Bedrohung kommunaler Amts- und Mandatsträger*innen: es braucht den geschlechtsspezifischen Blick!

Frauen sind diversen Herausforderungen in der Kommunalpolitik ausgesetzt. Dazu gehören neben überholten Geschlechterstereotypen und Sexismus auch Bedrohungen und (digitale) Gewalterfahrungen.

Die Bedrohungslage von kommunalen Amts- und Mandatsträgerinnen wurde in der Kommunalstudie (2022) des Brandenburger Innenministeriums untersucht. Ein Ergebnis war, dass mehr als jede dritte Person mit einem kommunalpolitischen Amt oder Mandat im Untersuchungszeitraum von 2014-2021 Opfer von Angriffen geworden ist. Frauen sind dabei leicht häufiger betroffen. Bei ihnen kommen sexualisierte Anfeindungen, Beleidigungen, Drohungen und Gewaltphantasien als besondere Form der Belastung hinzu.

Erschreckend dabei, dass die Bedrohungen zu fast 44% aus dem kommunalpolitischen Raum selber, also aus der eigenen oder anderen Partei oder Fraktion kommen.

Im Falle einer Bedrohungssituation verweist die Polizei Brandenburg auf folgende Hilfestellen:

Im akuten Notfall: 110 wählen und Anzeige bei der örtlichen Dienststelle erstatten

Im Polizeipräsidium gibt es eine Ansprechstelle für Mandatsträger*innen: 0331 283 4040

Weitere Hilfestellen (z.
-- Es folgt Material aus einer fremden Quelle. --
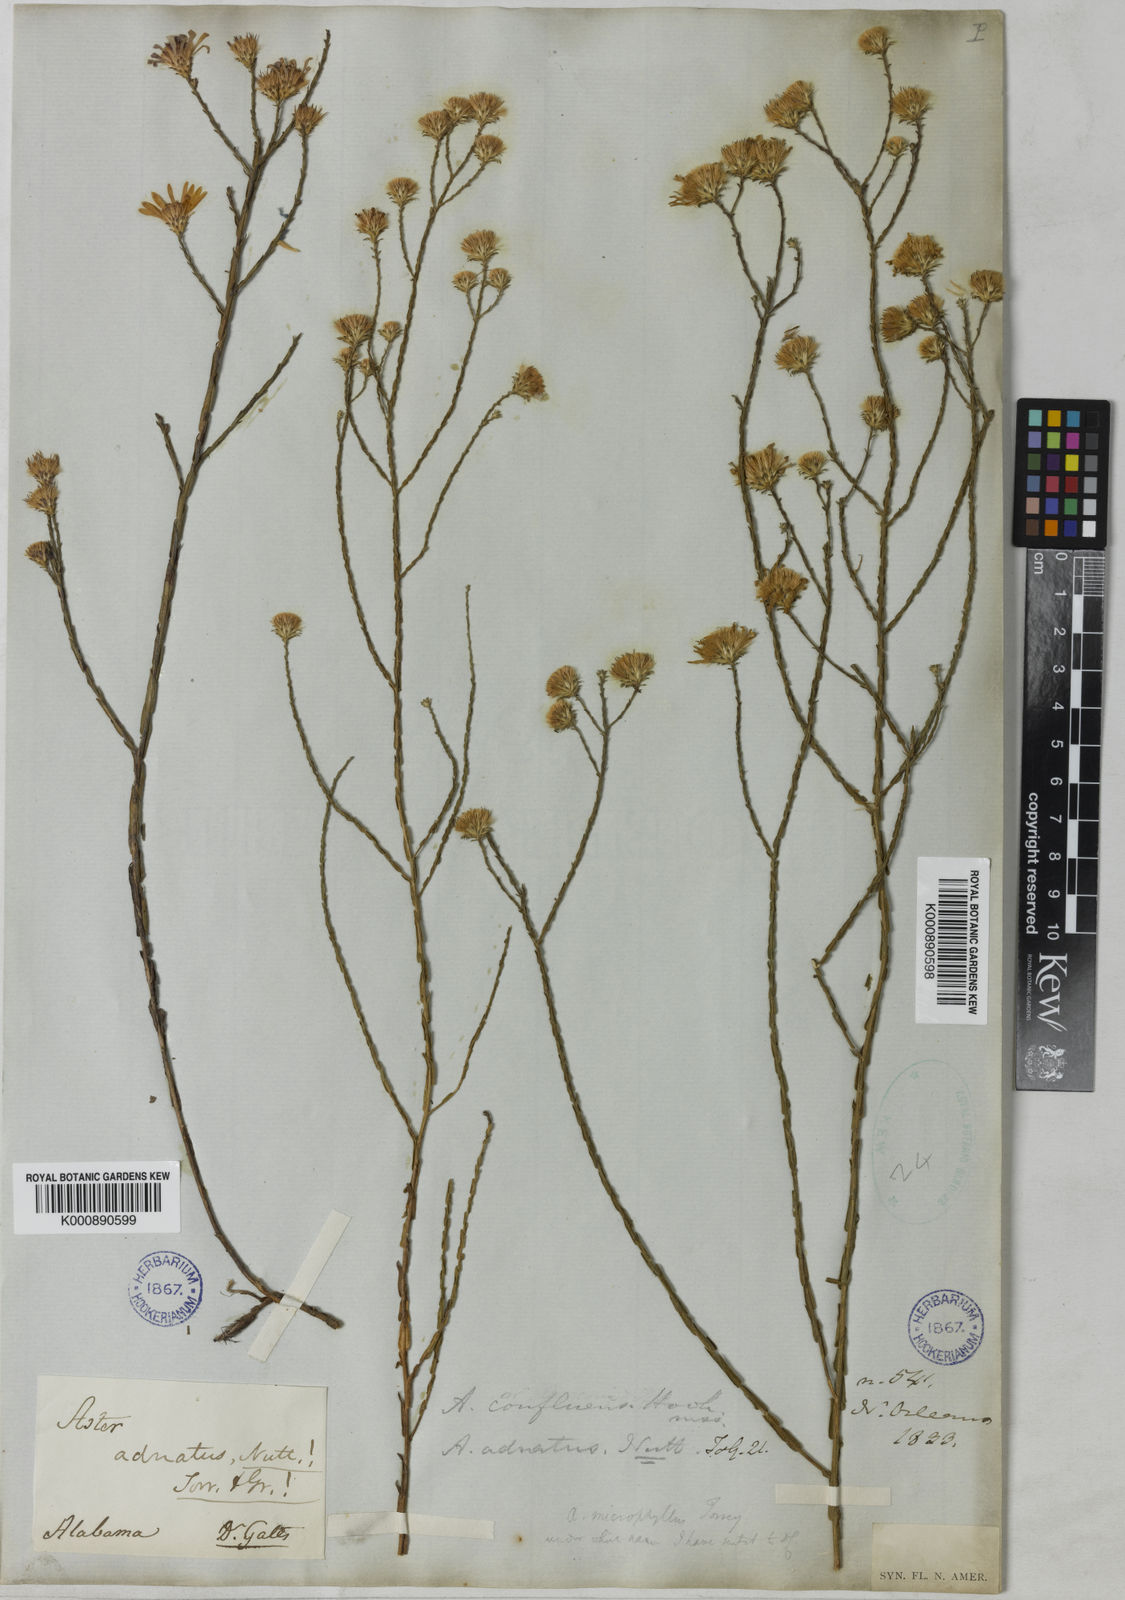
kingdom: Plantae
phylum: Tracheophyta
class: Magnoliopsida
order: Asterales
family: Asteraceae
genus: Symphyotrichum
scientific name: Symphyotrichum adnatum
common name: Scale-leaf aster
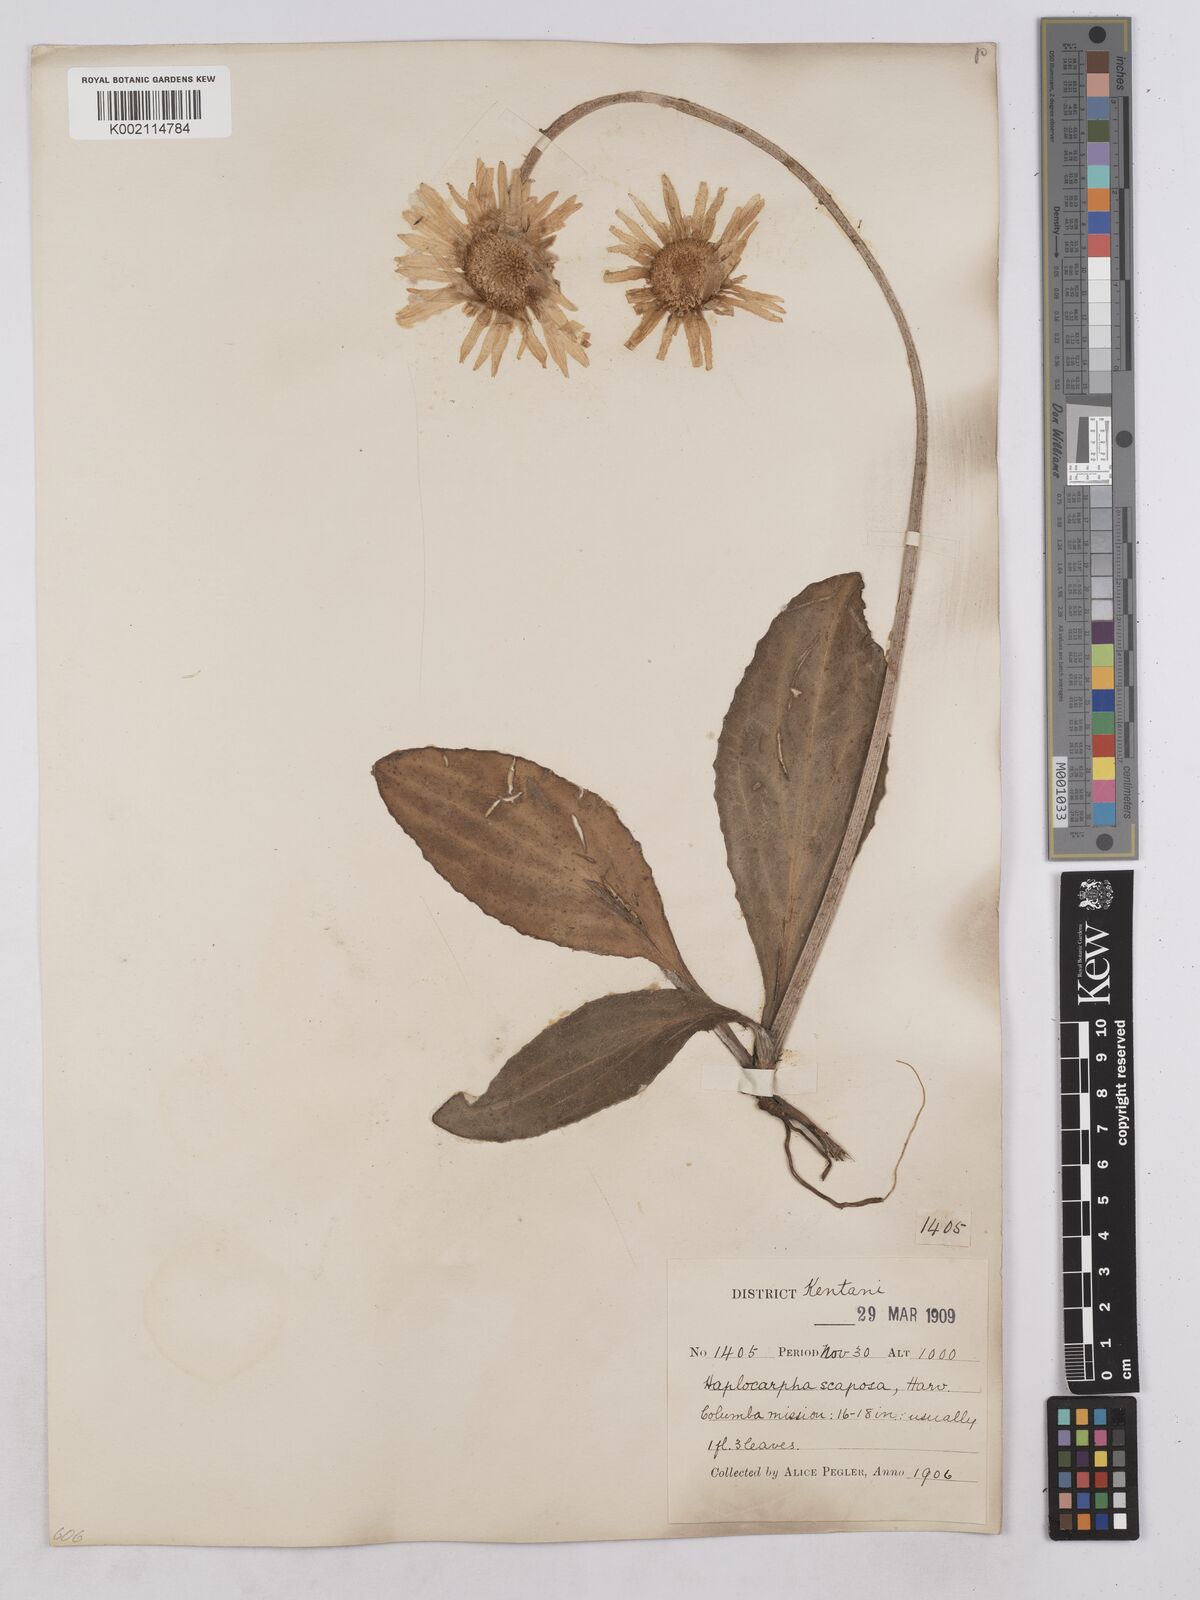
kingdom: Plantae
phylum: Tracheophyta
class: Magnoliopsida
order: Asterales
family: Asteraceae
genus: Haplocarpha
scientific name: Haplocarpha scaposa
B. Opferhilfe Weißer Ring e.V., Netzwerk der brandenburgischen Frauenhäuser e.V., Opferperspektive) sind hier verlinkt.

Auf diese weitreichende Bedrohungssituation braucht es aber auch langfristige strukturelle Maßnahmen als Antwort.

Zunächst sollten allen Mitarbeiter*innen öffentlicher Stellen, vor allem im Bereich der öffentlichen Sicherheit und jenen, die mit Menschen in Bedrohungssituationen zu tun haben (Verwaltung und Polizei) ausreichend Wissen und eine Sensibilisierung für das Thema sexualisierter Gewalt haben. Gezielte Anti-Bias-Trainings und Weiterbildungen zum Umgang mit Opfern geschlechtsspezifischer Gewalterfahrungen können praktische Hilfestellungen für den Umgang mit Opfern von Angriffen bieten.

Bisher spielt die Kategorie geschlechtsspezifischer Gewaltandrohungen eine untergeordnete Rolle. Dieser Aspekt sollte in offiziellen Statistiken eine zentralere Rolle einnehmen. Denn: um ergriffene Maßnahmen valide auswerten zu können und weitere Schritte daraus ableiten zu können braucht es eine zuverlässige empirische Grundlage.

Ein weiteres Mittel können Dialogforen gegen Diskriminierung und Sexismus sein. Dafür sollten unter anderem die kommunalen Spitzenverbände (der Landkreistag, der Brandenburger Städte- und Gemeindebund), Vertreter*innen der Kommunen (Verwaltung und gewählte Vertreter*innen), die Kommunalvereinigungen der Parteien sowie die Kommunalakademien mit Expert*innen für das Thema an einen Tisch gebracht werden. Um das Austauschformat von Beginn an auf ein breites Fundament zu stellen, sollten Expert*innen von gleichstellungspolitischen Akteuren wie dem Frauenpolitische Rat Land Brandenburg e.V., Frauen aufs Podium e.V. sowie die kommunalen Gleichstellungsbeauftragten und die Landesgleichstellungsbeauftragte mit eingebunden werden.

Ziel des Dialogforums sollte eine gemeinsame Erklärung sein, die öffentlichkeitswirksam kommuniziert wird. Damit könnte ein wichtiger Beitrag geleistet werden, um vor allem die politische Kultur weniger sexistisch zu gestalten.

Hilfe im Notfall, gleichzeitig eine langfristige Veränderung der politischen Kultur und öffentlichen Strukturen sind ein Schritt auf dem Weg zur Lösung. Mehr Wissen, Sensibilisierung und ein öffentlichkeitswirksames Bündnis könnten die Brandenburger Antwort sein, um alle Menschen in der Politik zu stärken, die einem hohen Risiko für geschlechtsspezifische Gewalterfahrungen ausgesetzt sind.